Selon Leonidas Ngenzebuhoro, la manque de communication crée une distance affective. L’enfant peut se sentir isole, incompris ou rejeté. Il ajoute que cela peut l’amener a adopter des comportement de révolte, d’agressivité ou d’influence face aux normes sociales. M.Ngenzebuhoro déclare donc que, le déficit du dialogue ne touche pas seulement la famille, mais aussi la société. « Un enfant mal encadré peut avoir des difficultés à vivre en harmonie avec les autres, à respecter l’autorité ou à coopérer avec ses camarades», dit-il. Au cas contraire, M.Ngenzebuhoro souligne que lorsque les parents échangent régulièrement avec leurs enfants, ils leur transmettent des valeurs comme la tolérance, la solidarité et le respect. Donc, conclut-il, cette communication renforce non seulement l’équilibre familial, mais aussi la cohésion sociale.
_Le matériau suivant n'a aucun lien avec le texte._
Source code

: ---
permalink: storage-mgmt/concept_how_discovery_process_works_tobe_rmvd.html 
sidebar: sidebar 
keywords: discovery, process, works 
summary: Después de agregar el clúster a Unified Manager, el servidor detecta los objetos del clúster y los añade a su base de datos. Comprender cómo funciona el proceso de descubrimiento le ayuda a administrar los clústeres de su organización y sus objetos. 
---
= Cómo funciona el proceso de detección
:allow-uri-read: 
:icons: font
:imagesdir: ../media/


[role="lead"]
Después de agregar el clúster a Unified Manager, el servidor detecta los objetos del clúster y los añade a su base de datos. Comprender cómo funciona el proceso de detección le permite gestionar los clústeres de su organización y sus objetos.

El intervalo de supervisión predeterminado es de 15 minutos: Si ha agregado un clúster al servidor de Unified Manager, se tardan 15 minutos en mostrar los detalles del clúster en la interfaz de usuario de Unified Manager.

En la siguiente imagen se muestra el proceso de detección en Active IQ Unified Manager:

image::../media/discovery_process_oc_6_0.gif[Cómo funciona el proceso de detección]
Quant à Concilie Ndayizeye, une mère de trois enfants vivant au quartier de Kinama, indique que le manque de communication entre parents et enfants ouvre la voie à la rébellion, le mensonge, influence négative et des conduites à risque. Pour elle, quand l’enfant ne trouve pas d’oreille attentive à la maison, il cherche ailleurs ses repères. M.Ndayizeye souligne que le silence dans la famille crée une distance émotionnelle. L’enfant grandit sans réelle complicité avec ses parents, ce qui peut compliquer les relations à l’adolescence et à l’âge adulte.
Pour Patrice Sabuguheba, un sociologue à l’Université du Burundi chargé du Service d’écoute sociale et conseils, indique que la communication entre parents et enfants commence dès sa conception. Donc il y a de transmission de vie que la mère donne a l’enfant. A ce moment là, ce derniers commence à sentir l’amour matriarcal en totalité. Si l’enfant connait un plein amour dès sa conception, on comprendra qu’à sa naissance l’enfant aura déjà un capital de vie, un capital reçu de la part de sa mère. M.Sabuguheba affirme que la mère de l’enfant prend les devants pour renforcer la communication en allaitant et en nourrissant l’enfant à temps. Elle doit communiquer avec l’enfant quitte à ce que l’enfant arrive à comprendre qu’il est aimé. Ainsi, il enrichit le vocabulaire de sa langue maternelle. « L’éducation des enfants influence l’harmonie du foyer et la société, parce que l’enfant bien éduqué reproduit facilement le moral, le comportement et la conduite de ses parents spécialement la conduite de sa mère qui se comporte bien jour et nuit», conclut-il.